The best options for CDs when interest rates are low
July 07, 2011
You may not be seriously considering investing in a certificate of deposit this year. Even the best CD rates are at a historic low these days, and some aren't any better than the interest rates being paid for an online savings account.
To make matters worse for those searching for the best CD rates, the pace of inflation in some cases is higher than the rate for CDs. According to Forbes, for instance, as recently as April the best CD rates were five-year certificates of deposit paying 2.40 percent. At the time, the inflation rate was 3.16 percent, which means your money would lose value sitting in investments like that.

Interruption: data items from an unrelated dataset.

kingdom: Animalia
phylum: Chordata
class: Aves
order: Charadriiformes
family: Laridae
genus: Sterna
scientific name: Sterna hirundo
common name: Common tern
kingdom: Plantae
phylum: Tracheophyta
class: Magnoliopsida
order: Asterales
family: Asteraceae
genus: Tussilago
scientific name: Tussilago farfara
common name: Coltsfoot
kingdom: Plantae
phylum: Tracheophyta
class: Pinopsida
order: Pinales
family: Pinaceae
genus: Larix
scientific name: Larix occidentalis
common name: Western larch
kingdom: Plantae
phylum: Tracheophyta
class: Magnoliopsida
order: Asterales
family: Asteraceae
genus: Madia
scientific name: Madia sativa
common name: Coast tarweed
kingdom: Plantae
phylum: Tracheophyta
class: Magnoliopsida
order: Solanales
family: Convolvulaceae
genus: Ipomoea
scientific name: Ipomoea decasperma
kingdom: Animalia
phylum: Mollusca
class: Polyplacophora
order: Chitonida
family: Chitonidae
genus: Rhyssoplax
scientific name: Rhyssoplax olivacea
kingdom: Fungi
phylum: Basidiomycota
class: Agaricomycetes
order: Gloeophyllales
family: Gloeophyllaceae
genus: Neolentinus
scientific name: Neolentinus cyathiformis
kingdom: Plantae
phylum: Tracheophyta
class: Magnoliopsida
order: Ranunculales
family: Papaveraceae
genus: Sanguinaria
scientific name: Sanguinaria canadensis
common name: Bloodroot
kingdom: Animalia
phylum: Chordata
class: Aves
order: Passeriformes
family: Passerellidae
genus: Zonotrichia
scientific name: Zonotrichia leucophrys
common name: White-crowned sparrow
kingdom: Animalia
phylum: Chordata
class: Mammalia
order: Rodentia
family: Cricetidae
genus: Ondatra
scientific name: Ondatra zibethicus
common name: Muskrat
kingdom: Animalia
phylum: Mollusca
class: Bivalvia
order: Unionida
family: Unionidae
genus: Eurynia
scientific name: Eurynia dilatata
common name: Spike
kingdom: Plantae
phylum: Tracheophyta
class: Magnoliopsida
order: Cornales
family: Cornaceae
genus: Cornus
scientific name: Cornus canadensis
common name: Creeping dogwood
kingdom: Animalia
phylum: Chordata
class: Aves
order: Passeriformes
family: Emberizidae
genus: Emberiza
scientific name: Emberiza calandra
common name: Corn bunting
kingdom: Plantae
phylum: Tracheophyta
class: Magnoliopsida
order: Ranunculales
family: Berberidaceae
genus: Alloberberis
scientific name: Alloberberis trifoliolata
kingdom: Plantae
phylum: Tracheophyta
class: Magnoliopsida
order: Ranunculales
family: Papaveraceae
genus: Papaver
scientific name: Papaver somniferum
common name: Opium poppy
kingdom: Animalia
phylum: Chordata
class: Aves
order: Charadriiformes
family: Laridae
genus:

When even the best CD rates get better
But interest rates won't always be this low. According to the Wall Street Journal, many economists feel the Federal Reserve will start raising interest rates as soon as early next year, and once the Fed turns that corner, it often continues on that course for a while. For two years starting in June 2004, the Fed raised its target interest rate 17 consecutive times.
That means investments like money market funds--mutual funds that specialize in relatively safe, short-term investments--will start to look much more appealing. So will money market accounts and savings accounts; although interest rates for those products are averaging 0.17 percent, the Journal said, rising interest rates could put banks into a competition that prompts them to offer higher money market rates and better savings accounts.
The best rates for CDs are not as responsive. Although the interest rate for CDs will undoubtedly go up if the Fed raises its target interest rates, those rates could start to climb while you're stuck in a low-interest CD.
Other options for CDs
There are ways to profit from CDs when the interest rates are going up. Here are some products that might appeal to you:
- Unpenalized withdrawal CDs. Although most CDs will charge you for withdrawing your money before the term is up, some don't - and these are perfect for when there is an interest rate jump and you want to make some money off of it.
- Step-up CDs. These come with built-in interest rate increases that come up at specific intervals.
- Bump-up CDs. These allow investors the opportunity to request one interest rate increase to prevailing rates. The key is knowing when that interest rate has peaked.
There are some other options, too. One is to "ladder" your CDs, which means you invest in a number of different CDs and stagger the terms at which they will mature. That way you will always have some money come free--and available to re-invest at a higher interest rate.
Before buying any certificate of deposit, make sure you understand how long your money will be tied up and what that ramifications are if you need to withdraw early.